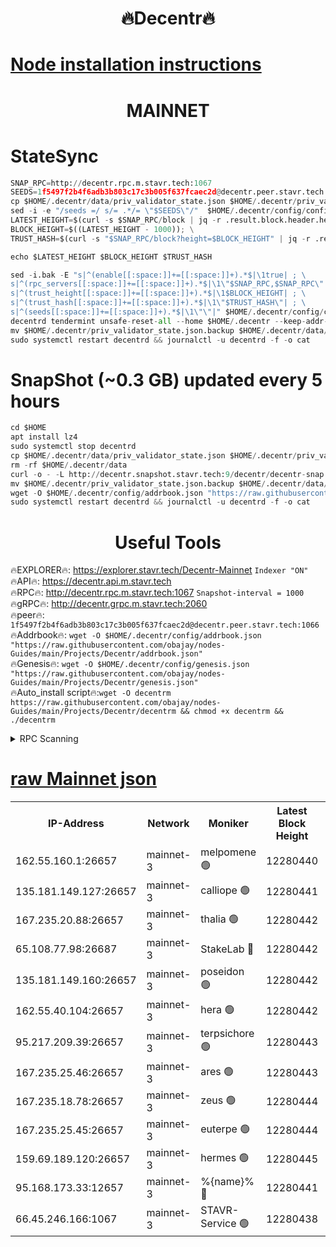<h1 align="center"> 🔥Decentr🔥</h1>

[Node installation instructions](https://github.com/obajay/nodes-Guides/tree/main/Projects/Decentr)
=
<h1 align="center"> MAINNET</h1>

# StateSync
```python
SNAP_RPC=http://decentr.rpc.m.stavr.tech:1067
SEEDS=1f5497f2b4f6adb3b803c17c3b005f637fcaec2d@decentr.peer.stavr.tech:1066
cp $HOME/.decentr/data/priv_validator_state.json $HOME/.decentr/priv_validator_state.json.backup
sed -i -e "/seeds =/ s/= .*/= \"$SEEDS\"/"  $HOME/.decentr/config/config.toml
LATEST_HEIGHT=$(curl -s $SNAP_RPC/block | jq -r .result.block.header.height); \
BLOCK_HEIGHT=$((LATEST_HEIGHT - 1000)); \
TRUST_HASH=$(curl -s "$SNAP_RPC/block?height=$BLOCK_HEIGHT" | jq -r .result.block_id.hash)

echo $LATEST_HEIGHT $BLOCK_HEIGHT $TRUST_HASH

sed -i.bak -E "s|^(enable[[:space:]]+=[[:space:]]+).*$|\1true| ; \
s|^(rpc_servers[[:space:]]+=[[:space:]]+).*$|\1\"$SNAP_RPC,$SNAP_RPC\"| ; \
s|^(trust_height[[:space:]]+=[[:space:]]+).*$|\1$BLOCK_HEIGHT| ; \
s|^(trust_hash[[:space:]]+=[[:space:]]+).*$|\1\"$TRUST_HASH\"| ; \
s|^(seeds[[:space:]]+=[[:space:]]+).*$|\1\"\"|" $HOME/.decentr/config/config.toml
decentrd tendermint unsafe-reset-all --home $HOME/.decentr --keep-addr-book
mv $HOME/.decentr/priv_validator_state.json.backup $HOME/.decentr/data/priv_validator_state.json
sudo systemctl restart decentrd && journalctl -u decentrd -f -o cat
```
# SnapShot (~0.3 GB) updated every 5 hours
```python
cd $HOME
apt install lz4
sudo systemctl stop decentrd
cp $HOME/.decentr/data/priv_validator_state.json $HOME/.decentr/priv_validator_state.json.backup
rm -rf $HOME/.decentr/data
curl -o - -L http://decentr.snapshot.stavr.tech:9/decentr/decentr-snap.tar.lz4 | lz4 -c -d - | tar -x -C $HOME/.decentr --strip-components 2
mv $HOME/.decentr/priv_validator_state.json.backup $HOME/.decentr/data/priv_validator_state.json
wget -O $HOME/.decentr/config/addrbook.json "https://raw.githubusercontent.com/obajay/nodes-Guides/main/Projects/Decentr/addrbook.json"
sudo systemctl restart decentrd && journalctl -u decentrd -f -o cat
```

 <h1 align="center"> Useful Tools</h1>

🔥EXPLORER🔥:     https://explorer.stavr.tech/Decentr-Mainnet        `Indexer "ON"` \
🔥API🔥:          https://decentr.api.m.stavr.tech \
🔥RPC🔥:          http://decentr.rpc.m.stavr.tech:1067              `Snapshot-interval = 1000` \
🔥gRPC🔥:         http://decentr.grpc.m.stavr.tech:2060 \
🔥peer🔥:         `1f5497f2b4f6adb3b803c17c3b005f637fcaec2d@decentr.peer.stavr.tech:1066` \
🔥Addrbook🔥:  `wget -O $HOME/.decentr/config/addrbook.json "https://raw.githubusercontent.com/obajay/nodes-Guides/main/Projects/Decentr/addrbook.json"` \
🔥Genesis🔥:  `wget -O $HOME/.decentr/config/genesis.json "https://raw.githubusercontent.com/obajay/nodes-Guides/main/Projects/Decentr/genesis.json"` \
🔥Auto_install script🔥:`wget -O decentrm https://raw.githubusercontent.com/obajay/nodes-Guides/main/Projects/Decentr/decentrm && chmod +x decentrm && ./decentrm`

<details>
<summary>RPC Scanning</summary>

<h2 align="center"> We scan nodes in real time every 4 hours. And we provide the final result of RPC endpoints.
We cannot influence the operation of these nodes in any way. </h2>


```python
If Voting Power is higher than 0 --> then the Node is a validator of the network and may be subject to attack and be a potential threat to the chain.
```
```python
We marked such validators with a red symbol
```

</details>

[raw Mainnet json](https://rpc-check.decentrm.stavr.tech/decentrm/rpc-decentrm-result.json)
=



<table><tr><th>IP-Address</th><th>Network</th><th>Moniker</th><th>Latest Block Height</th><th>Earliest Block Height</th><th>Catching Up</th><th>Tx Index</th><th>Voting Power</th><th>Scan Time</th></tr><tr><td>162.55.160.1:26657</td><td>mainnet-3</td><td>melpomene 🟢</td><td>12280440</td><td>1688950</td><td>False</td><td>on</td><td>0</td><td>2024-01-04T21:32:27.053596409UTC</td></tr><tr><td>135.181.149.127:26657</td><td>mainnet-3</td><td>calliope 🟢</td><td>12280441</td><td>1688950</td><td>False</td><td>on</td><td>0</td><td>2024-01-04T21:32:29.484331981UTC</td></tr><tr><td>167.235.20.88:26657</td><td>mainnet-3</td><td>thalia 🟢</td><td>12280442</td><td>1688950</td><td>False</td><td>on</td><td>0</td><td>2024-01-04T21:32:35.047649910UTC</td></tr><tr><td>65.108.77.98:26687</td><td>mainnet-3</td><td>StakeLab 🔴</td><td>12280442</td><td>1688950</td><td>False</td><td>on</td><td>5556459</td><td>2024-01-04T21:32:35.424495858UTC</td></tr><tr><td>135.181.149.160:26657</td><td>mainnet-3</td><td>poseidon 🟢</td><td>12280442</td><td>1688950</td><td>False</td><td>on</td><td>0</td><td>2024-01-04T21:32:38.174061595UTC</td></tr><tr><td>162.55.40.104:26657</td><td>mainnet-3</td><td>hera 🟢</td><td>12280442</td><td>1688950</td><td>False</td><td>on</td><td>0</td><td>2024-01-04T21:32:40.482312859UTC</td></tr><tr><td>95.217.209.39:26657</td><td>mainnet-3</td><td>terpsichore 🟢</td><td>12280443</td><td>1688950</td><td>False</td><td>on</td><td>0</td><td>2024-01-04T21:32:42.883794406UTC</td></tr><tr><td>167.235.25.46:26657</td><td>mainnet-3</td><td>ares 🟢</td><td>12280443</td><td>1688950</td><td>False</td><td>on</td><td>0</td><td>2024-01-04T21:32:45.195842303UTC</td></tr><tr><td>167.235.18.78:26657</td><td>mainnet-3</td><td>zeus 🟢</td><td>12280444</td><td>1688950</td><td>False</td><td>on</td><td>0</td><td>2024-01-04T21:32:47.526378526UTC</td></tr><tr><td>167.235.25.45:26657</td><td>mainnet-3</td><td>euterpe 🟢</td><td>12280444</td><td>1688950</td><td>False</td><td>on</td><td>0</td><td>2024-01-04T21:32:49.868940816UTC</td></tr><tr><td>159.69.189.120:26657</td><td>mainnet-3</td><td>hermes 🟢</td><td>12280445</td><td>1688950</td><td>False</td><td>on</td><td>0</td><td>2024-01-04T21:32:52.165081389UTC</td></tr><tr><td>95.168.173.33:12657</td><td>mainnet-3</td><td>%{name}% 🔴</td><td>12280441</td><td>8964001</td><td>False</td><td>on</td><td>4174307</td><td>2024-01-04T21:32:30.692811107UTC</td></tr><tr><td>66.45.246.166:1067</td><td>mainnet-3</td><td>STAVR-Service 🟢</td><td>12280438</td><td>12279001</td><td>False</td><td>on</td><td>0</td><td>2024-01-04T21:32:30.110857674UTC</td></tr></table>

_What you will do_
Please print the records above word for word, leaving every image out.

_Result_
<h1 align="center"> 🔥Decentr🔥</h1>

[Node installation instructions](https://github.com/obajay/nodes-Guides/tree/main/Projects/Decentr)
=
<h1 align="center"> MAINNET</h1>

# StateSync
```python
SNAP_RPC=http://decentr.rpc.m.stavr.tech:1067
SEEDS=1f5497f2b4f6adb3b803c17c3b005f637fcaec2d@decentr.peer.stavr.tech:1066
cp $HOME/.decentr/data/priv_validator_state.json $HOME/.decentr/priv_validator_state.json.backup
sed -i -e "/seeds =/ s/= .*/= \"$SEEDS\"/"  $HOME/.decentr/config/config.toml
LATEST_HEIGHT=$(curl -s $SNAP_RPC/block | jq -r .result.block.header.height); \
BLOCK_HEIGHT=$((LATEST_HEIGHT - 1000)); \
TRUST_HASH=$(curl -s "$SNAP_RPC/block?height=$BLOCK_HEIGHT" | jq -r .result.block_id.hash)

echo $LATEST_HEIGHT $BLOCK_HEIGHT $TRUST_HASH

sed -i.bak -E "s|^(enable[[:space:]]+=[[:space:]]+).*$|\1true| ; \
s|^(rpc_servers[[:space:]]+=[[:space:]]+).*$|\1\"$SNAP_RPC,$SNAP_RPC\"| ; \
s|^(trust_height[[:space:]]+=[[:space:]]+).*$|\1$BLOCK_HEIGHT| ; \
s|^(trust_hash[[:space:]]+=[[:space:]]+).*$|\1\"$TRUST_HASH\"| ; \
s|^(seeds[[:space:]]+=[[:space:]]+).*$|\1\"\"|" $HOME/.decentr/config/config.toml
decentrd tendermint unsafe-reset-all --home $HOME/.decentr --keep-addr-book
mv $HOME/.decentr/priv_validator_state.json.backup $HOME/.decentr/data/priv_validator_state.json
sudo systemctl restart decentrd && journalctl -u decentrd -f -o cat
```
# SnapShot (~0.3 GB) updated every 5 hours
```python
cd $HOME
apt install lz4
sudo systemctl stop decentrd
cp $HOME/.decentr/data/priv_validator_state.json $HOME/.decentr/priv_validator_state.json.backup
rm -rf $HOME/.decentr/data
curl -o - -L http://decentr.snapshot.stavr.tech:9/decentr/decentr-snap.tar.lz4 | lz4 -c -d - | tar -x -C $HOME/.decentr --strip-components 2
mv $HOME/.decentr/priv_validator_state.json.backup $HOME/.decentr/data/priv_validator_state.json
wget -O $HOME/.decentr/config/addrbook.json "https://raw.githubusercontent.com/obajay/nodes-Guides/main/Projects/Decentr/addrbook.json"
sudo systemctl restart decentrd && journalctl -u decentrd -f -o cat
```

 <h1 align="center"> Useful Tools</h1>

🔥EXPLORER🔥:     https://explorer.stavr.tech/Decentr-Mainnet        `Indexer "ON"` \
🔥API🔥:          https://decentr.api.m.stavr.tech \
🔥RPC🔥:          http://decentr.rpc.m.stavr.tech:1067              `Snapshot-interval = 1000` \
🔥gRPC🔥:         http://decentr.grpc.m.stavr.tech:2060 \
🔥peer🔥:         `1f5497f2b4f6adb3b803c17c3b005f637fcaec2d@decentr.peer.stavr.tech:1066` \
🔥Addrbook🔥:  `wget -O $HOME/.decentr/config/addrbook.json "https://raw.githubusercontent.com/obajay/nodes-Guides/main/Projects/Decentr/addrbook.json"` \
🔥Genesis🔥:  `wget -O $HOME/.decentr/config/genesis.json "https://raw.githubusercontent.com/obajay/nodes-Guides/main/Projects/Decentr/genesis.json"` \
🔥Auto_install script🔥:`wget -O decentrm https://raw.githubusercontent.com/obajay/nodes-Guides/main/Projects/Decentr/decentrm && chmod +x decentrm && ./decentrm`

<details>
<summary>RPC Scanning</summary>

<h2 align="center"> We scan nodes in real time every 4 hours. And we provide the final result of RPC endpoints.
We cannot influence the operation of these nodes in any way. </h2>


```python
If Voting Power is higher than 0 --> then the Node is a validator of the network and may be subject to attack and be a potential threat to the chain.
```
```python
We marked such validators with a red symbol
```

</details>

[raw Mainnet json](https://rpc-check.decentrm.stavr.tech/decentrm/rpc-decentrm-result.json)
=



<table><tr><th>IP-Address</th><th>Network</th><th>Moniker</th><th>Latest Block Height</th><th>Earliest Block Height</th><th>Catching Up</th><th>Tx Index</th><th>Voting Power</th><th>Scan Time</th></tr><tr><td>162.55.160.1:26657</td><td>mainnet-3</td><td>melpomene 🟢</td><td>12280440</td><td>1688950</td><td>False</td><td>on</td><td>0</td><td>2024-01-04T21:32:27.053596409UTC</td></tr><tr><td>135.181.149.127:26657</td><td>mainnet-3</td><td>calliope 🟢</td><td>12280441</td><td>1688950</td><td>False</td><td>on</td><td>0</td><td>2024-01-04T21:32:29.484331981UTC</td></tr><tr><td>167.235.20.88:26657</td><td>mainnet-3</td><td>thalia 🟢</td><td>12280442</td><td>1688950</td><td>False</td><td>on</td><td>0</td><td>2024-01-04T21:32:35.047649910UTC</td></tr><tr><td>65.108.77.98:26687</td><td>mainnet-3</td><td>StakeLab 🔴</td><td>12280442</td><td>1688950</td><td>False</td><td>on</td><td>5556459</td><td>2024-01-04T21:32:35.424495858UTC</td></tr><tr><td>135.181.149.160:26657</td><td>mainnet-3</td><td>poseidon 🟢</td><td>12280442</td><td>1688950</td><td>False</td><td>on</td><td>0</td><td>2024-01-04T21:32:38.174061595UTC</td></tr><tr><td>162.55.40.104:26657</td><td>mainnet-3</td><td>hera 🟢</td><td>12280442</td><td>1688950</td><td>False</td><td>on</td><td>0</td><td>2024-01-04T21:32:40.482312859UTC</td></tr><tr><td>95.217.209.39:26657</td><td>mainnet-3</td><td>terpsichore 🟢</td><td>12280443</td><td>1688950</td><td>False</td><td>on</td><td>0</td><td>2024-01-04T21:32:42.883794406UTC</td></tr><tr><td>167.235.25.46:26657</td><td>mainnet-3</td><td>ares 🟢</td><td>12280443</td><td>1688950</td><td>False</td><td>on</td><td>0</td><td>2024-01-04T21:32:45.195842303UTC</td></tr><tr><td>167.235.18.78:26657</td><td>mainnet-3</td><td>zeus 🟢</td><td>12280444</td><td>1688950</td><td>False</td><td>on</td><td>0</td><td>2024-01-04T21:32:47.526378526UTC</td></tr><tr><td>167.235.25.45:26657</td><td>mainnet-3</td><td>euterpe 🟢</td><td>12280444</td><td>1688950</td><td>False</td><td>on</td><td>0</td><td>2024-01-04T21:32:49.868940816UTC</td></tr><tr><td>159.69.189.120:26657</td><td>mainnet-3</td><td>hermes 🟢</td><td>12280445</td><td>1688950</td><td>False</td><td>on</td><td>0</td><td>2024-01-04T21:32:52.165081389UTC</td></tr><tr><td>95.168.173.33:12657</td><td>mainnet-3</td><td>%{name}% 🔴</td><td>12280441</td><td>8964001</td><td>False</td><td>on</td><td>4174307</td><td>2024-01-04T21:32:30.692811107UTC</td></tr><tr><td>66.45.246.166:1067</td><td>mainnet-3</td><td>STAVR-Service 🟢</td><td>12280438</td><td>12279001</td><td>False</td><td>on</td><td>0</td><td>2024-01-04T21:32:30.110857674UTC</td></tr></table>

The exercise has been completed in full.